**WORK TO BE COMPLETED**
All lines containing the string "HoleType" must be copied from the entries.
------------
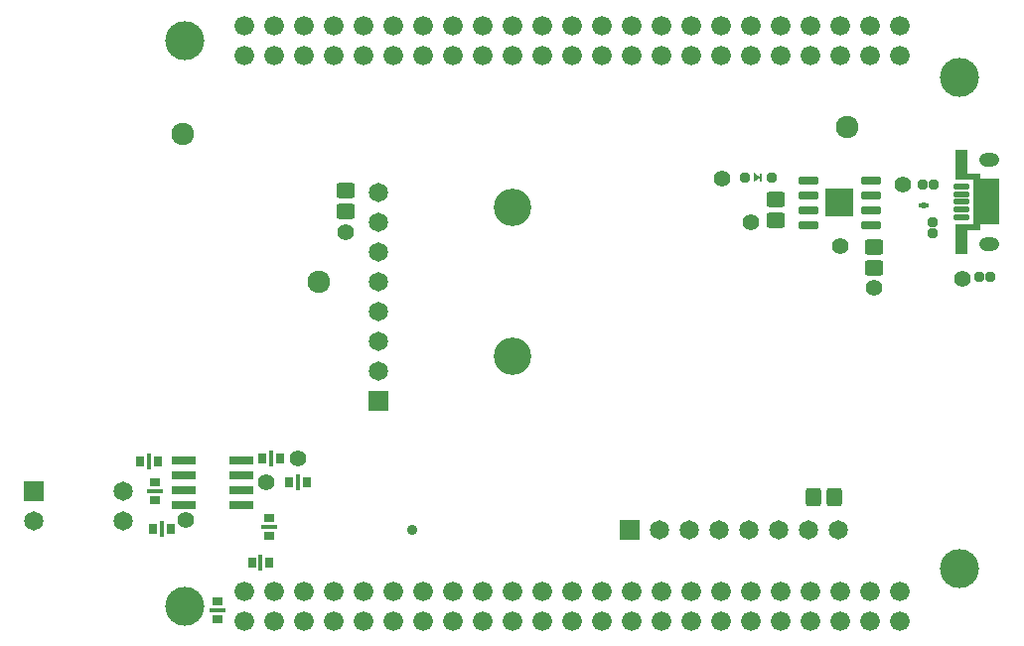
<source format=gts>
G04*
G04 #@! TF.GenerationSoftware,Altium Limited,Altium Designer,20.1.14 (287)*
G04*
G04 Layer_Color=8388736*
%FSLAX24Y24*%
%MOIN*%
G70*
G04*
G04 #@! TF.SameCoordinates,9A1B4EAE-D6D5-4477-8753-CECB3CDB6822*
G04*
G04*
G04 #@! TF.FilePolarity,Negative*
G04*
G01*
G75*
%ADD35R,0.0160X0.0540*%
%ADD36R,0.0540X0.0160*%
%ADD37R,0.0120X0.0240*%
%ADD38R,0.0394X0.1027*%
%ADD39R,0.0827X0.0227*%
%ADD40R,0.0906X0.1575*%
%ADD41R,0.0100X0.0300*%
G04:AMPARAMS|DCode=42|XSize=28mil|YSize=36mil|CornerRadius=3.8mil|HoleSize=0mil|Usage=FLASHONLY|Rotation=180.000|XOffset=0mil|YOffset=0mil|HoleType=Round|Shape=RoundedRectangle|*
%AMROUNDEDRECTD42*
21,1,0.0280,0.0284,0,0,180.0*
21,1,0.0204,0.0360,0,0,180.0*
1,1,0.0076,-0.0102,0.0142*
1,1,0.0076,0.0102,0.0142*
1,1,0.0076,0.0102,-0.0142*
1,1,0.0076,-0.0102,-0.0142*
%
%ADD42ROUNDEDRECTD42*%
G04:AMPARAMS|DCode=43|XSize=28mil|YSize=36mil|CornerRadius=3.8mil|HoleSize=0mil|Usage=FLASHONLY|Rotation=270.000|XOffset=0mil|YOffset=0mil|HoleType=Round|Shape=RoundedRectangle|*
%AMROUNDEDRECTD43*
21,1,0.0280,0.0284,0,0,270.0*
21,1,0.0204,0.0360,0,0,270.0*
1,1,0.0076,-0.0142,-0.0102*
1,1,0.0076,-0.0142,0.0102*
1,1,0.0076,0.0142,0.0102*
1,1,0.0076,0.0142,-0.0102*
%
%ADD43ROUNDEDRECTD43*%
G04:AMPARAMS|DCode=44|XSize=51.2mil|YSize=63mil|CornerRadius=9.7mil|HoleSize=0mil|Usage=FLASHONLY|Rotation=270.000|XOffset=0mil|YOffset=0mil|HoleType=Round|Shape=RoundedRectangle|*
%AMROUNDEDRECTD44*
21,1,0.0512,0.0435,0,0,270.0*
21,1,0.0317,0.0630,0,0,270.0*
1,1,0.0195,-0.0218,-0.0158*
1,1,0.0195,-0.0218,0.0158*
1,1,0.0195,0.0218,0.0158*
1,1,0.0195,0.0218,-0.0158*
%
%ADD44ROUNDEDRECTD44*%
G04:AMPARAMS|DCode=45|XSize=30.3mil|YSize=30.3mil|CornerRadius=6.6mil|HoleSize=0mil|Usage=FLASHONLY|Rotation=180.000|XOffset=0mil|YOffset=0mil|HoleType=Round|Shape=RoundedRectangle|*
%AMROUNDEDRECTD45*
21,1,0.0303,0.0171,0,0,180.0*
21,1,0.0171,0.0303,0,0,180.0*
1,1,0.0132,-0.0085,0.0085*
1,1,0.0132,0.0085,0.0085*
1,1,0.0132,0.0085,-0.0085*
1,1,0.0132,-0.0085,-0.0085*
%
%ADD45ROUNDEDRECTD45*%
G04:AMPARAMS|DCode=46|XSize=30.3mil|YSize=30.3mil|CornerRadius=6.6mil|HoleSize=0mil|Usage=FLASHONLY|Rotation=90.000|XOffset=0mil|YOffset=0mil|HoleType=Round|Shape=RoundedRectangle|*
%AMROUNDEDRECTD46*
21,1,0.0303,0.0171,0,0,90.0*
21,1,0.0171,0.0303,0,0,90.0*
1,1,0.0132,0.0085,0.0085*
1,1,0.0132,0.0085,-0.0085*
1,1,0.0132,-0.0085,-0.0085*
1,1,0.0132,-0.0085,0.0085*
%
%ADD46ROUNDEDRECTD46*%
G04:AMPARAMS|DCode=47|XSize=51.2mil|YSize=63mil|CornerRadius=9.7mil|HoleSize=0mil|Usage=FLASHONLY|Rotation=0.000|XOffset=0mil|YOffset=0mil|HoleType=Round|Shape=RoundedRectangle|*
%AMROUNDEDRECTD47*
21,1,0.0512,0.0435,0,0,0.0*
21,1,0.0317,0.0630,0,0,0.0*
1,1,0.0195,0.0158,-0.0218*
1,1,0.0195,-0.0158,-0.0218*
1,1,0.0195,-0.0158,0.0218*
1,1,0.0195,0.0158,0.0218*
%
%ADD47ROUNDEDRECTD47*%
G04:AMPARAMS|DCode=48|XSize=15mil|YSize=15mil|CornerRadius=2.7mil|HoleSize=0mil|Usage=FLASHONLY|Rotation=0.000|XOffset=0mil|YOffset=0mil|HoleType=Round|Shape=RoundedRectangle|*
%AMROUNDEDRECTD48*
21,1,0.0150,0.0096,0,0,0.0*
21,1,0.0096,0.0150,0,0,0.0*
1,1,0.0054,0.0048,-0.0048*
1,1,0.0054,-0.0048,-0.0048*
1,1,0.0054,-0.0048,0.0048*
1,1,0.0054,0.0048,0.0048*
%
%ADD48ROUNDEDRECTD48*%
%ADD49R,0.0839X0.0279*%
%ADD50C,0.0190*%
G04:AMPARAMS|DCode=51|XSize=19.7mil|YSize=55.2mil|CornerRadius=4.4mil|HoleSize=0mil|Usage=FLASHONLY|Rotation=270.000|XOffset=0mil|YOffset=0mil|HoleType=Round|Shape=RoundedRectangle|*
%AMROUNDEDRECTD51*
21,1,0.0197,0.0465,0,0,270.0*
21,1,0.0110,0.0552,0,0,270.0*
1,1,0.0087,-0.0232,-0.0055*
1,1,0.0087,-0.0232,0.0055*
1,1,0.0087,0.0232,0.0055*
1,1,0.0087,0.0232,-0.0055*
%
%ADD51ROUNDEDRECTD51*%
%ADD52R,0.0961X0.0961*%
G04:AMPARAMS|DCode=53|XSize=66.9mil|YSize=29.5mil|CornerRadius=6.5mil|HoleSize=0mil|Usage=FLASHONLY|Rotation=0.000|XOffset=0mil|YOffset=0mil|HoleType=Round|Shape=RoundedRectangle|*
%AMROUNDEDRECTD53*
21,1,0.0669,0.0165,0,0,0.0*
21,1,0.0539,0.0295,0,0,0.0*
1,1,0.0130,0.0270,-0.0083*
1,1,0.0130,-0.0270,-0.0083*
1,1,0.0130,-0.0270,0.0083*
1,1,0.0130,0.0270,0.0083*
%
%ADD53ROUNDEDRECTD53*%
G04:AMPARAMS|DCode=54|XSize=30.9mil|YSize=30.9mil|CornerRadius=6.7mil|HoleSize=0mil|Usage=FLASHONLY|Rotation=90.000|XOffset=0mil|YOffset=0mil|HoleType=Round|Shape=RoundedRectangle|*
%AMROUNDEDRECTD54*
21,1,0.0309,0.0175,0,0,90.0*
21,1,0.0175,0.0309,0,0,90.0*
1,1,0.0134,0.0088,0.0088*
1,1,0.0134,0.0088,-0.0088*
1,1,0.0134,-0.0088,-0.0088*
1,1,0.0134,-0.0088,0.0088*
%
%ADD54ROUNDEDRECTD54*%
%ADD55C,0.0659*%
%ADD56C,0.0650*%
%ADD57R,0.0650X0.0650*%
%ADD58C,0.0759*%
%ADD59O,0.0673X0.0476*%
%ADD60R,0.0650X0.0650*%
%ADD61C,0.1309*%
%ADD62C,0.0559*%
%ADD63C,0.0359*%
%ADD64C,0.1259*%
G36*
X25100Y15650D02*
X24850Y15500D01*
Y15800D01*
X25100Y15650D01*
D02*
G37*
D35*
X9550Y5400D02*
D03*
X8300Y2700D02*
D03*
X4550Y6100D02*
D03*
X4990Y3850D02*
D03*
X8650Y6200D02*
D03*
D36*
X6850Y1100D02*
D03*
X8600Y3900D02*
D03*
X4750Y5100D02*
D03*
D37*
X30550Y14700D02*
D03*
D38*
X31825Y16082D02*
D03*
X31825Y13560D02*
D03*
D39*
X32041Y13960D02*
D03*
X32041Y15682D02*
D03*
D40*
X32652Y14821D02*
D03*
D41*
X25100Y15650D02*
D03*
D42*
X9840Y5400D02*
D03*
X9260D02*
D03*
X8010Y2700D02*
D03*
X8590D02*
D03*
X4260Y6100D02*
D03*
X4840D02*
D03*
X4700Y3850D02*
D03*
X5280D02*
D03*
X8360Y6200D02*
D03*
X8940D02*
D03*
D43*
X6850Y1390D02*
D03*
Y810D02*
D03*
X8600Y4190D02*
D03*
Y3610D02*
D03*
X4750Y5390D02*
D03*
Y4810D02*
D03*
D44*
X11150Y14496D02*
D03*
Y15204D02*
D03*
X28900Y12596D02*
D03*
Y13304D02*
D03*
X25600Y14196D02*
D03*
Y14904D02*
D03*
D45*
X30523Y15400D02*
D03*
X30877D02*
D03*
X32423Y12300D02*
D03*
X32777D02*
D03*
D46*
X30850Y14127D02*
D03*
Y13773D02*
D03*
D47*
X27554Y4900D02*
D03*
X26846D02*
D03*
D48*
X30650Y14700D02*
D03*
X30450D02*
D03*
D49*
X5730Y6150D02*
D03*
Y5650D02*
D03*
Y5150D02*
D03*
Y4650D02*
D03*
X7670D02*
D03*
Y5150D02*
D03*
Y5650D02*
D03*
Y6150D02*
D03*
D50*
X32652Y14821D02*
D03*
D51*
X31813Y14309D02*
D03*
Y14565D02*
D03*
Y14821D02*
D03*
Y15077D02*
D03*
Y15333D02*
D03*
D52*
X27737Y14800D02*
D03*
D53*
X28800Y15550D02*
D03*
X28800Y15050D02*
D03*
X28800Y14550D02*
D03*
X26674Y15550D02*
D03*
Y15050D02*
D03*
Y14550D02*
D03*
Y14050D02*
D03*
X28800Y14050D02*
D03*
D54*
X25450Y15650D02*
D03*
X24550D02*
D03*
D55*
X7750Y750D02*
D03*
X8750D02*
D03*
X9750D02*
D03*
X10750D02*
D03*
X11750D02*
D03*
X12750D02*
D03*
X13750D02*
D03*
X14750D02*
D03*
X15750D02*
D03*
X16750D02*
D03*
X17750D02*
D03*
X18750D02*
D03*
X19750D02*
D03*
X20750D02*
D03*
X21750D02*
D03*
X22750D02*
D03*
X23750D02*
D03*
X24750D02*
D03*
X25750D02*
D03*
X26750D02*
D03*
X27750D02*
D03*
X28750D02*
D03*
X29750D02*
D03*
X7750Y1750D02*
D03*
X8750D02*
D03*
X9750D02*
D03*
X10750D02*
D03*
X11750D02*
D03*
X12750D02*
D03*
X13750D02*
D03*
X14750D02*
D03*
X15750D02*
D03*
X16750D02*
D03*
X17750D02*
D03*
X18750D02*
D03*
X19750D02*
D03*
X20750D02*
D03*
X21750D02*
D03*
X22750D02*
D03*
X23750D02*
D03*
X24750D02*
D03*
X25750D02*
D03*
X26750D02*
D03*
X27750D02*
D03*
X28750D02*
D03*
X29750D02*
D03*
Y20750D02*
D03*
X28750D02*
D03*
X27750D02*
D03*
X26750D02*
D03*
X25750D02*
D03*
X24750D02*
D03*
X23750D02*
D03*
X22750D02*
D03*
X21750D02*
D03*
X20750D02*
D03*
X19750D02*
D03*
X18750D02*
D03*
X17750D02*
D03*
X16750D02*
D03*
X15750D02*
D03*
X14750D02*
D03*
X13750D02*
D03*
X12750D02*
D03*
X11750D02*
D03*
X10750D02*
D03*
X9750D02*
D03*
X8750D02*
D03*
X7750D02*
D03*
X29750Y19750D02*
D03*
X28750D02*
D03*
X27750D02*
D03*
X26750D02*
D03*
X25750D02*
D03*
X24750D02*
D03*
X23750D02*
D03*
X22750D02*
D03*
X21750D02*
D03*
X20750D02*
D03*
X19750D02*
D03*
X18750D02*
D03*
X17750D02*
D03*
X16750D02*
D03*
X15750D02*
D03*
X14750D02*
D03*
X13750D02*
D03*
X12750D02*
D03*
X11750D02*
D03*
X10750D02*
D03*
X9750D02*
D03*
X8750D02*
D03*
X7750D02*
D03*
D56*
X27700Y3800D02*
D03*
X26700D02*
D03*
X25700D02*
D03*
X24700D02*
D03*
X23700D02*
D03*
X22700D02*
D03*
X21700D02*
D03*
X12250Y15150D02*
D03*
X3700Y4100D02*
D03*
Y5100D02*
D03*
X700Y4100D02*
D03*
X12250Y9150D02*
D03*
Y10150D02*
D03*
Y11150D02*
D03*
Y12150D02*
D03*
Y13150D02*
D03*
Y14150D02*
D03*
D57*
X20700Y3800D02*
D03*
X700Y5100D02*
D03*
D58*
X10250Y12150D02*
D03*
X5700Y17100D02*
D03*
X28000Y17350D02*
D03*
D59*
X32750Y16243D02*
D03*
X32750Y13400D02*
D03*
D60*
X12250Y8150D02*
D03*
D61*
X5750Y1250D02*
D03*
X31750Y2500D02*
D03*
Y19000D02*
D03*
X5750Y20250D02*
D03*
D62*
X29850Y15400D02*
D03*
X8500Y5400D02*
D03*
X9550Y6200D02*
D03*
X27750Y13350D02*
D03*
X24750Y14150D02*
D03*
X5800Y4150D02*
D03*
X23800Y15600D02*
D03*
X11150Y13800D02*
D03*
X28900Y11950D02*
D03*
X31850Y12250D02*
D03*
D63*
X13396Y3807D02*
D03*
D64*
X16750Y9650D02*
D03*
Y14650D02*
D03*
M02*

</source>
------------
**WORKED SOLUTION**
G04:AMPARAMS|DCode=42|XSize=28mil|YSize=36mil|CornerRadius=3.8mil|HoleSize=0mil|Usage=FLASHONLY|Rotation=180.000|XOffset=0mil|YOffset=0mil|HoleType=Round|Shape=RoundedRectangle|*
G04:AMPARAMS|DCode=43|XSize=28mil|YSize=36mil|CornerRadius=3.8mil|HoleSize=0mil|Usage=FLASHONLY|Rotation=270.000|XOffset=0mil|YOffset=0mil|HoleType=Round|Shape=RoundedRectangle|*
G04:AMPARAMS|DCode=44|XSize=51.2mil|YSize=63mil|CornerRadius=9.7mil|HoleSize=0mil|Usage=FLASHONLY|Rotation=270.000|XOffset=0mil|YOffset=0mil|HoleType=Round|Shape=RoundedRectangle|*
G04:AMPARAMS|DCode=45|XSize=30.3mil|YSize=30.3mil|CornerRadius=6.6mil|HoleSize=0mil|Usage=FLASHONLY|Rotation=180.000|XOffset=0mil|YOffset=0mil|HoleType=Round|Shape=RoundedRectangle|*
G04:AMPARAMS|DCode=46|XSize=30.3mil|YSize=30.3mil|CornerRadius=6.6mil|HoleSize=0mil|Usage=FLASHONLY|Rotation=90.000|XOffset=0mil|YOffset=0mil|HoleType=Round|Shape=RoundedRectangle|*
G04:AMPARAMS|DCode=47|XSize=51.2mil|YSize=63mil|CornerRadius=9.7mil|HoleSize=0mil|Usage=FLASHONLY|Rotation=0.000|XOffset=0mil|YOffset=0mil|HoleType=Round|Shape=RoundedRectangle|*
G04:AMPARAMS|DCode=48|XSize=15mil|YSize=15mil|CornerRadius=2.7mil|HoleSize=0mil|Usage=FLASHONLY|Rotation=0.000|XOffset=0mil|YOffset=0mil|HoleType=Round|Shape=RoundedRectangle|*
G04:AMPARAMS|DCode=51|XSize=19.7mil|YSize=55.2mil|CornerRadius=4.4mil|HoleSize=0mil|Usage=FLASHONLY|Rotation=270.000|XOffset=0mil|YOffset=0mil|HoleType=Round|Shape=RoundedRectangle|*
G04:AMPARAMS|DCode=53|XSize=66.9mil|YSize=29.5mil|CornerRadius=6.5mil|HoleSize=0mil|Usage=FLASHONLY|Rotation=0.000|XOffset=0mil|YOffset=0mil|HoleType=Round|Shape=RoundedRectangle|*
G04:AMPARAMS|DCode=54|XSize=30.9mil|YSize=30.9mil|CornerRadius=6.7mil|HoleSize=0mil|Usage=FLASHONLY|Rotation=90.000|XOffset=0mil|YOffset=0mil|HoleType=Round|Shape=RoundedRectangle|*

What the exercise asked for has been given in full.